Nothing in the records may be changed; retype them in full.

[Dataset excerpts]
<<<<

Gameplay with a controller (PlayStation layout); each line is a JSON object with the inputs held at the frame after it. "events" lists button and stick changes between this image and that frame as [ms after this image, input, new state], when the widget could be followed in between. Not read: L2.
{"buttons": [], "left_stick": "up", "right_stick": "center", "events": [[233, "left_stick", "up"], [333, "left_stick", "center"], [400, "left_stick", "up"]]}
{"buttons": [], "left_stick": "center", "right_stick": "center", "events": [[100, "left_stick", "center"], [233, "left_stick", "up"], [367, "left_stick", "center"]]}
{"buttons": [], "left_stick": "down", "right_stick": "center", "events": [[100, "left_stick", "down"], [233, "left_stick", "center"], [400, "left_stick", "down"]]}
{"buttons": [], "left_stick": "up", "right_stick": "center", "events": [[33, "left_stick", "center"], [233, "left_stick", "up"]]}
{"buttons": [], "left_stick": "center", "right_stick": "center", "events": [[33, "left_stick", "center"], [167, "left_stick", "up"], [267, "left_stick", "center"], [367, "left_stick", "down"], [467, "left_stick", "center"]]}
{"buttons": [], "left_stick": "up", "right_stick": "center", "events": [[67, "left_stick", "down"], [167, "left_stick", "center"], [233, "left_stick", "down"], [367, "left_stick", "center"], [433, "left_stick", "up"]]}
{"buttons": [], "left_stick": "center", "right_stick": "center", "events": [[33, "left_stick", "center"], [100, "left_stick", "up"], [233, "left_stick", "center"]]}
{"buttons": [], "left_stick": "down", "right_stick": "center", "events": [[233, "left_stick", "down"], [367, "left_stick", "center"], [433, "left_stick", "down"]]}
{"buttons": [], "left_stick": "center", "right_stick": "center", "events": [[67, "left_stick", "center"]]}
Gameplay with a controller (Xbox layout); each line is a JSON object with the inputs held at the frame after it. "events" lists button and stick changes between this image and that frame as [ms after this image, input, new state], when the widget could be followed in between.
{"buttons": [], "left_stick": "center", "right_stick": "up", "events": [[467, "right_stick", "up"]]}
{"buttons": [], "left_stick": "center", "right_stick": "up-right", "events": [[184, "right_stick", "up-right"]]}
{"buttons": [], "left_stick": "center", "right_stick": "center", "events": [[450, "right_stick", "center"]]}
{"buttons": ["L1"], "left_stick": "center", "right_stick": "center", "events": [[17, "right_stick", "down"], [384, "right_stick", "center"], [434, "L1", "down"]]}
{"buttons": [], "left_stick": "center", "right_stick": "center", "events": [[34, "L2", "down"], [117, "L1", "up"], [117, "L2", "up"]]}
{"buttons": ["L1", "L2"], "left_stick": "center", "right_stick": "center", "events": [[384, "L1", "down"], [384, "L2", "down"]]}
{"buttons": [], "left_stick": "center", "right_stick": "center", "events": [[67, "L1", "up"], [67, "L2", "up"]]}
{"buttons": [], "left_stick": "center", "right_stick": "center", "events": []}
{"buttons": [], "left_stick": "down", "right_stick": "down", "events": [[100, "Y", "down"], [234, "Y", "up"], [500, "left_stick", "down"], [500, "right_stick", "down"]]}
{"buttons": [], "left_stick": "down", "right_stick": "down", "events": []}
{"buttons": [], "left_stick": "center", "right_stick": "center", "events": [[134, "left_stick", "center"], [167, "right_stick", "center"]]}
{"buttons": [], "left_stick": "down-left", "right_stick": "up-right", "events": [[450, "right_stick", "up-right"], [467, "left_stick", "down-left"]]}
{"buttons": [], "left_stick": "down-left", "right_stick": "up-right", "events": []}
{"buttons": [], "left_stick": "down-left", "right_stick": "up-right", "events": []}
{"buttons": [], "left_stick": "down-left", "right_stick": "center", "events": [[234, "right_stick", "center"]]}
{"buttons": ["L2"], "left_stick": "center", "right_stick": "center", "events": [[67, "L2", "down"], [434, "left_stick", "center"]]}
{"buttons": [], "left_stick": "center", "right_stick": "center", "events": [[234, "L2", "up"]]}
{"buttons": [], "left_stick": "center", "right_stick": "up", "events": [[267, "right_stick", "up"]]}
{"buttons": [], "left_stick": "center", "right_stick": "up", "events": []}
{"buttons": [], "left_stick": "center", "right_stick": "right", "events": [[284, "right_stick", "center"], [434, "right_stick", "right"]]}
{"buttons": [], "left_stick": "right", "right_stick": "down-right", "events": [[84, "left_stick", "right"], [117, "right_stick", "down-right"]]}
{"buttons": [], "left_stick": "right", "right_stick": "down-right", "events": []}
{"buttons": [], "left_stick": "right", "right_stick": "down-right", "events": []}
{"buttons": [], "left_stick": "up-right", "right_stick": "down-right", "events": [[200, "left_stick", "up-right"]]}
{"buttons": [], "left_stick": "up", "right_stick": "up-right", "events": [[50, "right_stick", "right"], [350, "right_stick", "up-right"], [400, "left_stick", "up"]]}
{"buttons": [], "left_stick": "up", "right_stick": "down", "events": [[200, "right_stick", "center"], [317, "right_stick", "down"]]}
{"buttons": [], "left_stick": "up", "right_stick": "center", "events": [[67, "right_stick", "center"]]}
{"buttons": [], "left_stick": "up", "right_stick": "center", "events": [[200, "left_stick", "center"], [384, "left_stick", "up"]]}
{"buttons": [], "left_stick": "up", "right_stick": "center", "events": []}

>>>>

◆ SOLVED EXERCISE
Gameplay with a controller (PlayStation layout); each line is a JSON object with the inputs held at the frame after it. "events" lists button and stick changes between this image and that frame as [ms after this image, input, new state], when the widget could be followed in between. Not read: L2.
{"buttons": [], "left_stick": "up", "right_stick": "center", "events": [[233, "left_stick", "up"], [333, "left_stick", "center"], [400, "left_stick", "up"]]}
{"buttons": [], "left_stick": "center", "right_stick": "center", "events": [[100, "left_stick", "center"], [233, "left_stick", "up"], [367, "left_stick", "center"]]}
{"buttons": [], "left_stick": "down", "right_stick": "center", "events": [[100, "left_stick", "down"], [233, "left_stick", "center"], [400, "left_stick", "down"]]}
{"buttons": [], "left_stick": "up", "right_stick": "center", "events": [[33, "left_stick", "center"], [233, "left_stick", "up"]]}
{"buttons": [], "left_stick": "center", "right_stick": "center", "events": [[33, "left_stick", "center"], [167, "left_stick", "up"], [267, "left_stick", "center"], [367, "left_stick", "down"], [467, "left_stick", "center"]]}
{"buttons": [], "left_stick": "up", "right_stick": "center", "events": [[67, "left_stick", "down"], [167, "left_stick", "center"], [233, "left_stick", "down"], [367, "left_stick", "center"], [433, "left_stick", "up"]]}
{"buttons": [], "left_stick": "center", "right_stick": "center", "events": [[33, "left_stick", "center"], [100, "left_stick", "up"], [233, "left_stick", "center"]]}
{"buttons": [], "left_stick": "down", "right_stick": "center", "events": [[233, "left_stick", "down"], [367, "left_stick", "center"], [433, "left_stick", "down"]]}
{"buttons": [], "left_stick": "center", "right_stick": "center", "events": [[67, "left_stick", "center"]]}
Gameplay with a controller (Xbox layout); each line is a JSON object with the inputs held at the frame after it. "events" lists button and stick changes between this image and that frame as [ms after this image, input, new state], when the widget could be followed in between.
{"buttons": [], "left_stick": "center", "right_stick": "up", "events": [[467, "right_stick", "up"]]}
{"buttons": [], "left_stick": "center", "right_stick": "up-right", "events": [[184, "right_stick", "up-right"]]}
{"buttons": [], "left_stick": "center", "right_stick": "center", "events": [[450, "right_stick", "center"]]}
{"buttons": ["L1"], "left_stick": "center", "right_stick": "center", "events": [[17, "right_stick", "down"], [384, "right_stick", "center"], [434, "L1", "down"]]}
{"buttons": [], "left_stick": "center", "right_stick": "center", "events": [[34, "L2", "down"], [117, "L1", "up"], [117, "L2", "up"]]}
{"buttons": ["L1", "L2"], "left_stick": "center", "right_stick": "center", "events": [[384, "L1", "down"], [384, "L2", "down"]]}
{"buttons": [], "left_stick": "center", "right_stick": "center", "events": [[67, "L1", "up"], [67, "L2", "up"]]}
{"buttons": [], "left_stick": "center", "right_stick": "center", "events": []}
{"buttons": [], "left_stick": "down", "right_stick": "down", "events": [[100, "Y", "down"], [234, "Y", "up"], [500, "left_stick", "down"], [500, "right_stick", "down"]]}
{"buttons": [], "left_stick": "down", "right_stick": "down", "events": []}
{"buttons": [], "left_stick": "center", "right_stick": "center", "events": [[134, "left_stick", "center"], [167, "right_stick", "center"]]}
{"buttons": [], "left_stick": "down-left", "right_stick": "up-right", "events": [[450, "right_stick", "up-right"], [467, "left_stick", "down-left"]]}
{"buttons": [], "left_stick": "down-left", "right_stick": "up-right", "events": []}
{"buttons": [], "left_stick": "down-left", "right_stick": "up-right", "events": []}
{"buttons": [], "left_stick": "down-left", "right_stick": "center", "events": [[234, "right_stick", "center"]]}
{"buttons": ["L2"], "left_stick": "center", "right_stick": "center", "events": [[67, "L2", "down"], [434, "left_stick", "center"]]}
{"buttons": [], "left_stick": "center", "right_stick": "center", "events": [[234, "L2", "up"]]}
{"buttons": [], "left_stick": "center", "right_stick": "up", "events": [[267, "right_stick", "up"]]}
{"buttons": [], "left_stick": "center", "right_stick": "up", "events": []}
{"buttons": [], "left_stick": "center", "right_stick": "right", "events": [[284, "right_stick", "center"], [434, "right_stick", "right"]]}
{"buttons": [], "left_stick": "right", "right_stick": "down-right", "events": [[84, "left_stick", "right"], [117, "right_stick", "down-right"]]}
{"buttons": [], "left_stick": "right", "right_stick": "down-right", "events": []}
{"buttons": [], "left_stick": "right", "right_stick": "down-right", "events": []}
{"buttons": [], "left_stick": "up-right", "right_stick": "down-right", "events": [[200, "left_stick", "up-right"]]}
{"buttons": [], "left_stick": "up", "right_stick": "up-right", "events": [[50, "right_stick", "right"], [350, "right_stick", "up-right"], [400, "left_stick", "up"]]}
{"buttons": [], "left_stick": "up", "right_stick": "down", "events": [[200, "right_stick", "center"], [317, "right_stick", "down"]]}
{"buttons": [], "left_stick": "up", "right_stick": "center", "events": [[67, "right_stick", "center"]]}
{"buttons": [], "left_stick": "up", "right_stick": "center", "events": [[200, "left_stick", "center"], [384, "left_stick", "up"]]}
{"buttons": [], "left_stick": "up", "right_stick": "center", "events": []}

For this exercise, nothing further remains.